Il Patriarca Stephanos ha poi specificato la posizione ortodossa circa il cosiddetto matrimonio penitenziale.“Quando una coppia si sposa non lo fa per arrivare al divorzio. Nella Chiesa romana si parla di unità del matrimonio, nella Chiesa ortodossa di unicità del matrimonio: ci si sposa per l’eternità, ma ci sono dei momenti della vita in cui l’amore cambia senso e gli sposi si autodistruggono. È una condizione di peccato e di disperazione: il vescovo può sciogliere il matrimonio, si tenta di dare la possibilità alla persona di ricostruirsi, ma è necessario un momento penitenziale. Non si scioglie automaticamente il matrimonio, il vescovo non è obbligato a scioglierlo. Nel momento in cui la persona è sincera nella sua voglia di ricostruirsi, la si aiuta nei suoi momenti di debolezza e di peccato. La seconda cerimonia matrimoniale non è trionfale come la prima, ma penitenziale: le due persone che vivono questo cammino penitenziale devono essere sintonizzate bene con il loro amore, guardare la verità in faccia”. 

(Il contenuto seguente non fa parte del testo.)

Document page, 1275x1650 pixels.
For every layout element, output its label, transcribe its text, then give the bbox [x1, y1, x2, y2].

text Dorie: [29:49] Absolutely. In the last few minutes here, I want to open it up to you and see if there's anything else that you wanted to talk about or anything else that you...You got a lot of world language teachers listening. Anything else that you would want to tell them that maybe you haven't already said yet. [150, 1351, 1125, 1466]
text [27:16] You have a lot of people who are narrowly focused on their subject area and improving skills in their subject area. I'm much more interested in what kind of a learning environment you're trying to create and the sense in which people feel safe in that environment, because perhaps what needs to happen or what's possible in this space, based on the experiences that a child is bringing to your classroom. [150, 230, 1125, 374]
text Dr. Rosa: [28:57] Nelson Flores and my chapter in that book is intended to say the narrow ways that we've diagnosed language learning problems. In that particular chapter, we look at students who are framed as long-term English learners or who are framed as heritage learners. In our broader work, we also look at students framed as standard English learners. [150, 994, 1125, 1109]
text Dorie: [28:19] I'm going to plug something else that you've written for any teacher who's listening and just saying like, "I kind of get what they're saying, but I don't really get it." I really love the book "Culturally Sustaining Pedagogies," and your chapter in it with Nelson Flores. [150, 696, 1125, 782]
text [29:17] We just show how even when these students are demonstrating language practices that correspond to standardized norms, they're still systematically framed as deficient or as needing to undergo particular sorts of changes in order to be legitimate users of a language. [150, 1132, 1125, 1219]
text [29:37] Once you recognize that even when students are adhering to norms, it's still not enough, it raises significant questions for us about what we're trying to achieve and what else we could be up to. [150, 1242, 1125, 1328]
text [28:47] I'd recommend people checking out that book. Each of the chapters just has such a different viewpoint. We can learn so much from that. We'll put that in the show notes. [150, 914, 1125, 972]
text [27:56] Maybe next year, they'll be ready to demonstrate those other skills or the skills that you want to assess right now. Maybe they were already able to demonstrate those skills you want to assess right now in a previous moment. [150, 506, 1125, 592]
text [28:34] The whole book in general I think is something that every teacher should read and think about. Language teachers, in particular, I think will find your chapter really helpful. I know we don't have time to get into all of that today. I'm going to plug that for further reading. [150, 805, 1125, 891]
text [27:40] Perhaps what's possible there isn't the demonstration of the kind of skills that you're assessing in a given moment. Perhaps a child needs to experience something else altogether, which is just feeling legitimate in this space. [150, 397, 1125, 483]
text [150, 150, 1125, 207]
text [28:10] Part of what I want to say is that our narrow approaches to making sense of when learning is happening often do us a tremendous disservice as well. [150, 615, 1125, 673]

Il Patriarca ha poi ribadito come la Chiesa debba difendere la “necessità della realtà della differenza tra uomo e donna. La coppia non è costituita da due uomini e due donne, è costituita da un uomo e da una donna: cancellare questa realtà significa cancellare la differenza, senza la quale non è possibile l’evoluzione”. Il tema della famiglia è ecumenico perché “tutte le Chiese si trovano di fronte oggi agli stessi problemi, in una società che legifera sulle situazioni nuove in cui si trovano le famiglie”.